11月15日現在では、アメリカの新規感染者数は急増中、ただしトランプ大統領は都市封鎖はしないというスタンスなので、3-4月のような全米での都市封鎖は今のところ無さそうです。

米国の新規感染者数は11月13日に18万人超え

※出典:Worldometers

今後、都市封鎖が起こるかどうかは予想が正直、わかりません。全米での一斉の都市封鎖はなくても、州や都市ごとに移動制限や外出制限が次々と出される状況になると思います。

こうした状況で株価が下落するのは、2020年3-4月同様にコロナで売上に悪影響を受けた銘柄です。ただし、ワクチン承認が迫っているなら、2021年以降の業績回復が見込めるので、この下落は積極的に買いに行くべき株価下落になりそうです。

企業の大きな倒産の連鎖は起こっていない


この記事を書いている2020年11月では、企業の大きな倒産は起こっていません。

JPモルガン・チェースのジェイミー・ダイモンCEOが「2020年末から2021年前半にかけては、貸倒れのリスクが高まると見ている」と発言していたように、3-4月から続くコロナの影響を受けて、低迷している企業の中に倒産する企業が出てきてもおかしくありません。

倒産が起こっているかどうかはニュースをチェックするよりも、貸倒れリスクがどれだけ上昇しているかを見たほうが早いです。

表示されるグラフは低格付け企業の社債のリスクを表したものです。(国債とジャンク債の利回りの差を計算したもので、貸倒れリスクが上昇するとグラフが急上昇します。)

2020年11月時点の米ジャンク債スプレッドは低位で落ち着いている

出典:FRED

11月時点では、貸倒れリスクは3-4月に比べて大きく下がっていて落ち着いています。

ちなみにこの数字が急上昇すると、最悪の場合は、社債だけでなく株も全般的に売られる信用不安につながる可能性があるのですが、今はその影を感じないほど落ち着いています。

ハイテク株投資にとっては気になる金利上昇

最後は、2つまとめて金利とインフレについて点検していきます。

金利は歴史的な低水準からは底打ちしわずかに上昇をはじめ、インフレはまだまだ中央銀行FRBが目標にする2%超えまで遠い状況です。

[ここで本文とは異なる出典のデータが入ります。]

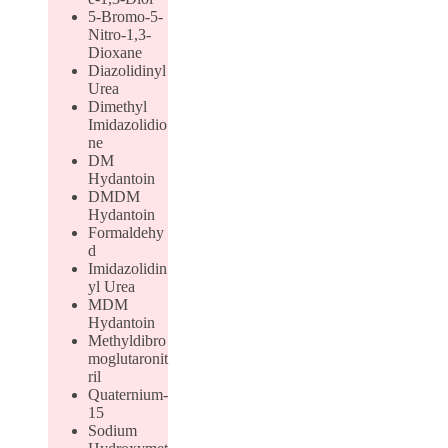
5-Bromo-5-
Nitro-1,3-
Dioxane
Diazolidinyl
Urea
Dimethyl
Imidazolidio
ne
DM
Hydantoin
DMDM
Hydantoin
Formaldehy
d
Imidazolidin
yl Urea
MDM
Hydantoin
Methyldibro
moglutaronit
ril
Quaternium-
15
Sodium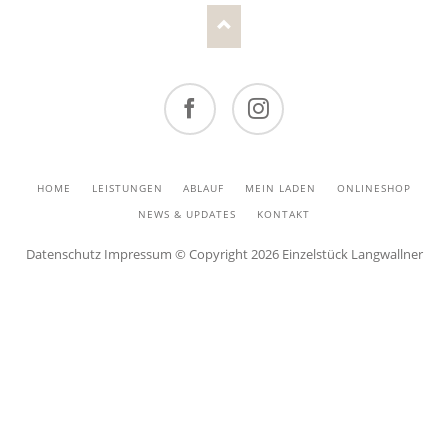
Facebook
Instagram
NAVIGATION
HOME
LEISTUNGEN
ABLAUF
MEIN LADEN
ONLINESHOP
ÜBERSPRINGEN
NEWS & UPDATES
KONTAKT
Datenschutz
Impressum
© Copyright 2026 Einzelstück Langwallner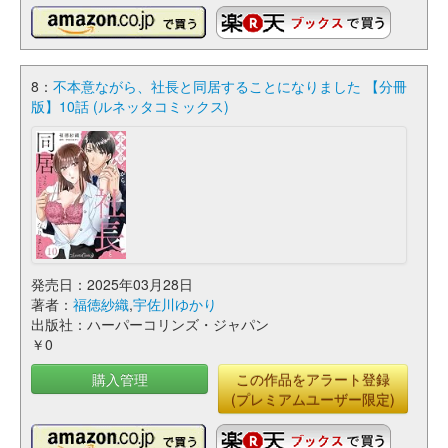
8：
不本意ながら、社長と同居することになりました 【分冊
版】10話 (ルネッタコミックス)
発売日：2025年03月28日
著者：
福徳紗織
,
宇佐川ゆかり
出版社：ハーパーコリンズ・ジャパン
￥0
購入管理
この作品をアラート登録
(プレミアムユーザー限定)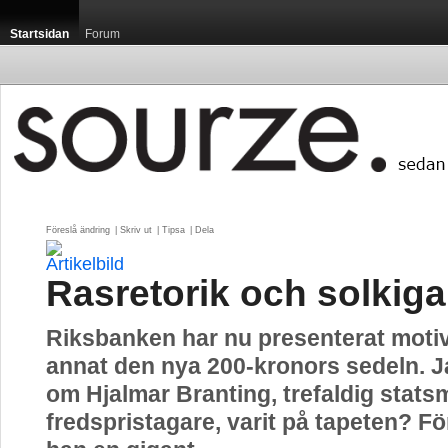
Startsidan
Forum
Föreslå ändring
| 
Skriv ut
| 
Tipsa
| 
Dela
Rasretorik och solkiga
Riksbanken har nu presenterat motive
annat den nya 200-kronors sedeln. J
om Hjalmar Branting, trefaldig stats
fredspristagare, varit på tapeten? F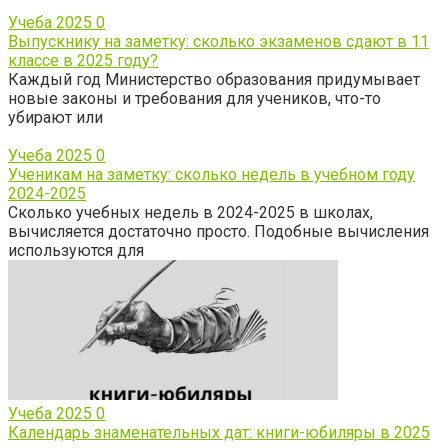
Учеба 2025
0
Выпускнику на заметку: сколько экзаменов сдают в 11
классе в 2025 году?
Каждый год Министерство образования придумывает
новые законы и требования для учеников, что-то
убирают или
Учеба 2025
0
Ученикам на заметку: сколько недель в учебном году
2024-2025
Сколько учебных недель в 2024-2025 в школах,
вычисляется достаточно просто. Подобные вычисления
используются для
Учеба 2025
0
Календарь знаменательных дат: книги-юбиляры в 2025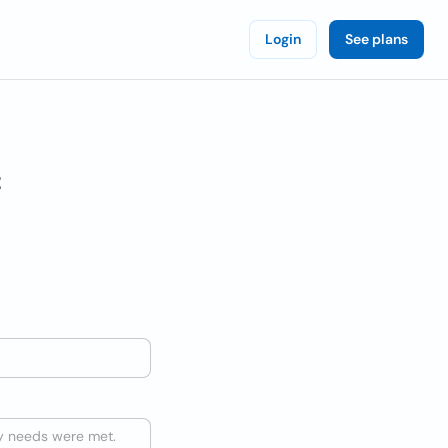
Login
See plans
z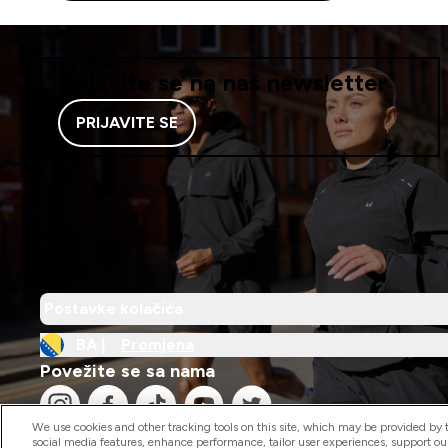
Prijavite se na naš newsletter
PRIJAVITE SE
Postavke kolačića
BA |
Promjena
Povežite se sa nama
We use cookies and other tracking tools on this site, which may be provided by th
social media features, enhance performance, tailor user experiences, support ou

10年米国債利回りは底を打ち、直近数ヶ月は緩やかに上昇傾向にある

出典:FRED

米インフレ率は目標2%を下回る

出典:アメリカ・PCEデフレータ(みんかぶFX)

インフレについては全く気にしなくて良いと思います。2%を超えることが当面の目標なので、今はインフレは目標を下回っている状態です。

一方で、金利は少し注意して見たほうが良さそうです。

ITやハイテク企業など、2020年で大きく株価が上昇した企業では、2020年のコロナの影響もあまり受けず、むしろ金利が低くなった恩恵を受けて株価が目一杯高くなっていることがあります。(金利は低くなると、株価は上がりやすくなります)

こうした銘柄は少し金利が上昇しただけでも、大きく株価が下落する恐れがあります。

ファイザーの最終試験結果で良好な判断が出た日、長期金利は0.1%上昇しただけで、ハイテク企業中心のナスダック総合指数は1.5%下落しました。ワクチンが承認されれば、恐らくこれよりも大きな変化が起こるはずです。

さいごに

この記事では、株高の基本シナリオを脅かす5つのリスクについて、現状を点検していきました。

新型コロナウイルスの流行の拡大以外は、おおむね異常はなさそうです。金利もやや上昇傾向にありますが、上昇しすぎたハイテク銘柄でなければ、まだ金利上昇に耐えられる水準だと思います。

なので、不安材料やくすぶっているリスクはありますが、基本的にはコロナで低迷した銘柄の株高を期待する基本シナリオで問題ないはずだと思っています。